▶ Problem
Print the records below exactly, and do not carry over any picture.

○ ○ ○ ○

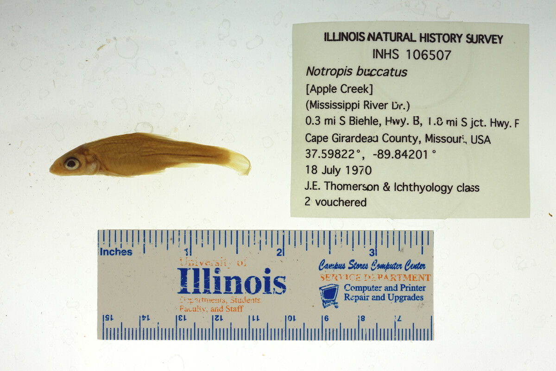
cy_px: 186
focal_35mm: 60
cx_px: 278
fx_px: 927
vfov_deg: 22.6
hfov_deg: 33.4
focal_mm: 60
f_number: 10
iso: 100
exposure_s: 1/200
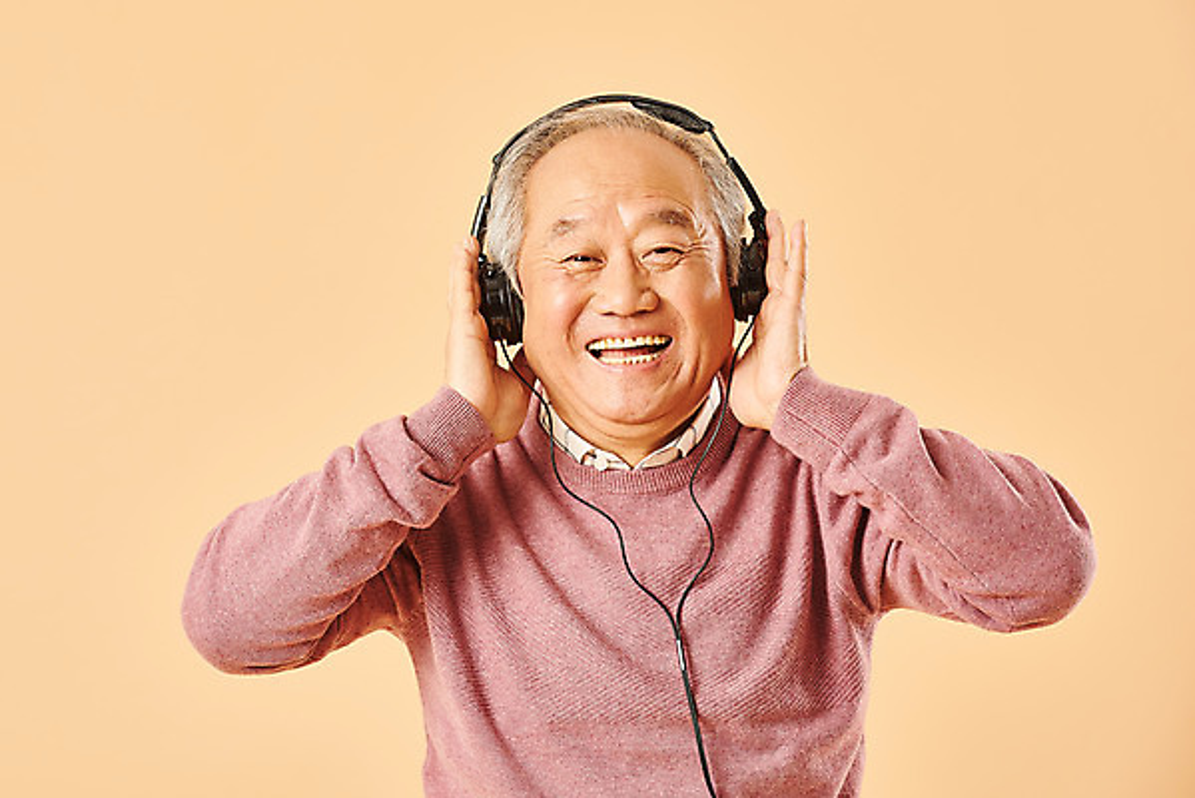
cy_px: 399
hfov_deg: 15.2
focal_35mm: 135
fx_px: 4483
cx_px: 598
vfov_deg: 10.2
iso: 100
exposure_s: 1/125
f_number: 8
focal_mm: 135
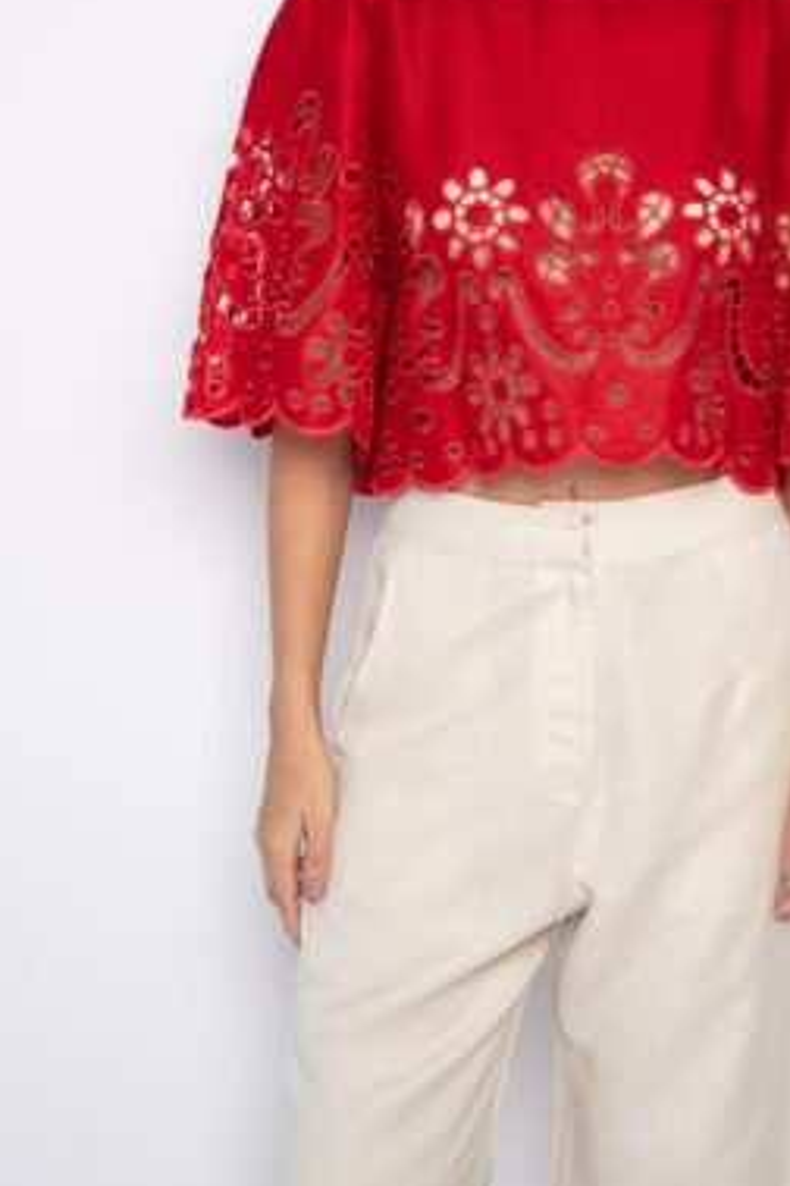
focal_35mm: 89
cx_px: 574
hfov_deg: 15.3
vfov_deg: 22.7
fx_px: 2929
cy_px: 344
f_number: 3.2
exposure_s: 1/160
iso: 250
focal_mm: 56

○ ○ ○ ○

▶ Task result
cy_px: 186
focal_35mm: 60
cx_px: 278
fx_px: 927
vfov_deg: 22.6
hfov_deg: 33.4
focal_mm: 60
f_number: 10
iso: 100
exposure_s: 1/200
cy_px: 399
hfov_deg: 15.2
focal_35mm: 135
fx_px: 4483
cx_px: 598
vfov_deg: 10.2
iso: 100
exposure_s: 1/125
f_number: 8
focal_mm: 135
focal_35mm: 89
cx_px: 574
hfov_deg: 15.3
vfov_deg: 22.7
fx_px: 2929
cy_px: 344
f_number: 3.2
exposure_s: 1/160
iso: 250
focal_mm: 56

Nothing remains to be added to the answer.